Me: “I’m trying to figure out why my daughter’s insurance has been marked as used this year. Our last appointment was in September of last year, fourteen months ago.”

Insurance Rep: “Oh, we have an appointment on file from January of this year, so her insurance has already been used.”

Me: “But we didn’t have any eye appointment in January. Something’s not right here.”

Insurance Rep: “I don’t know what to tell you. You had an appointment in January, so you have to wait until next year to use her insurance again.”

Me: “And I’m telling you her last vision appointment was September of last year. We didn’t have any January appointment. Your records are wrong.”

Insurance Rep: “Give me a moment to check.”

(She puts me on hold for a while as she looks into this.)

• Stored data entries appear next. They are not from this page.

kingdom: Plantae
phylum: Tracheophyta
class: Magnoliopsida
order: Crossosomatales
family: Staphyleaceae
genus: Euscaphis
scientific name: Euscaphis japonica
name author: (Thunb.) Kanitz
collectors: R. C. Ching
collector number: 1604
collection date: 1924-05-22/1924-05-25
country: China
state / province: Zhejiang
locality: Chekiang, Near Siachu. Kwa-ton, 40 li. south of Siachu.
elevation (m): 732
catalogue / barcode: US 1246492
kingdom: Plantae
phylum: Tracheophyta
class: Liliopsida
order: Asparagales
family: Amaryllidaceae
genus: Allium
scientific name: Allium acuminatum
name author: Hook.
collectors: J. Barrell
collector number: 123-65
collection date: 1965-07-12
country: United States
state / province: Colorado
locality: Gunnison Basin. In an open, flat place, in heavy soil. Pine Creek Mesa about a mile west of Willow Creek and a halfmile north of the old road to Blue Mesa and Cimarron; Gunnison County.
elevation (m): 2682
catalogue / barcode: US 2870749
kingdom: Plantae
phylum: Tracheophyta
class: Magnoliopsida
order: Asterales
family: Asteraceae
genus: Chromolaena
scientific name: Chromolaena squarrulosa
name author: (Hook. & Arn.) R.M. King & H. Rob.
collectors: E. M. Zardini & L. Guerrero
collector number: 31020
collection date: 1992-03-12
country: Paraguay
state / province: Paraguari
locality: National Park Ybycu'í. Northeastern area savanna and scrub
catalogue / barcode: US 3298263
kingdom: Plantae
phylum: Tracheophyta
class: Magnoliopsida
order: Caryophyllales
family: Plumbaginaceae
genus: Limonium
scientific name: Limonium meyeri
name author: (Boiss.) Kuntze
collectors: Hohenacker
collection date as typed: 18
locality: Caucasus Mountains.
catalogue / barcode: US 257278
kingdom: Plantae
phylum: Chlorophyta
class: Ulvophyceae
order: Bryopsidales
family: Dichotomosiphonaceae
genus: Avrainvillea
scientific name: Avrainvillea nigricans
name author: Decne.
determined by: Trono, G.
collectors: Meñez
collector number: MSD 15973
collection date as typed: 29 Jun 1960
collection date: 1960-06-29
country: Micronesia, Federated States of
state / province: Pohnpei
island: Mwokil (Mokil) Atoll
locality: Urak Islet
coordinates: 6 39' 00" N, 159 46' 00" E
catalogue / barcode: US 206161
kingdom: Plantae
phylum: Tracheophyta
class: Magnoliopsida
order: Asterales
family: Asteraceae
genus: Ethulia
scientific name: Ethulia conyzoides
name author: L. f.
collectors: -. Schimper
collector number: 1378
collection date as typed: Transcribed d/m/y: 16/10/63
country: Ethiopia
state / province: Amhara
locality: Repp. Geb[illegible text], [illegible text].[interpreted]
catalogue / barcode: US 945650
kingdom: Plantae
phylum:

Insurance Rep: “I don’t know what to tell you. You used her coverage for an appointment in January at a clinic in Missouri.”

Me: “We live in Georgia. We haven’t been to Missouri in the last year, let alone for a vision appointment. Who was the appointment for?”

Insurance Rep: “Oh, [Male Name, nowhere near my daughter’s relatively unique name].”

Me: “That’s not my daughter.”

Insurance Rep: “Oh. Let me look into this some more.”

(She puts me on hold again.)

Insurance Rep: “Okay, so, it looks like that vision clinic put the wrong patient information in when they filed his appointment.”

Me: “So, this is going to be fixed, and my daughter can get her glasses, right?”

Insurance Rep: “Unfortunately, it’s going to take six weeks or more to correct this error.”

Me: “But that puts us in next year, and my daughter needs her glasses.”

Insurance Rep: “I’m sorry, but that’s the best we can do.”

Me: “Even though it was your company’s mistake?”

Insurance Rep: “I’m sorry. Perhaps you can work something out with your vision clinic in the meantime?”

Me: “Fine.”

(Luckily, the vision clinic is at least willing to work with me on a reimbursement plan that will allow us to get the glasses now and have the insurance company cover the cost once they finally get around to fixing the problem without it applying against the next year. But aside from our insurance company not realizing that an adult man in Missouri is not my 10-year-old daughter in Georgia, the real gem is what happens when my husband calls the insurance company for a follow-up.)

Husband: “So, how can we be sure this doesn’t happen again next year?”

Insurance Rep #2: “You’ll just have to call in every now and then to make sure her insurance hasn’t been used yet.”

Husband: “You mean you don’t have anything in place to make sure that my daughter’s insurance doesn’t get accidentally applied to someone else’s appointment in another state?”

Insurance Rep #2: “No, sorry.”

Husband: “So, you’re making us do your job.”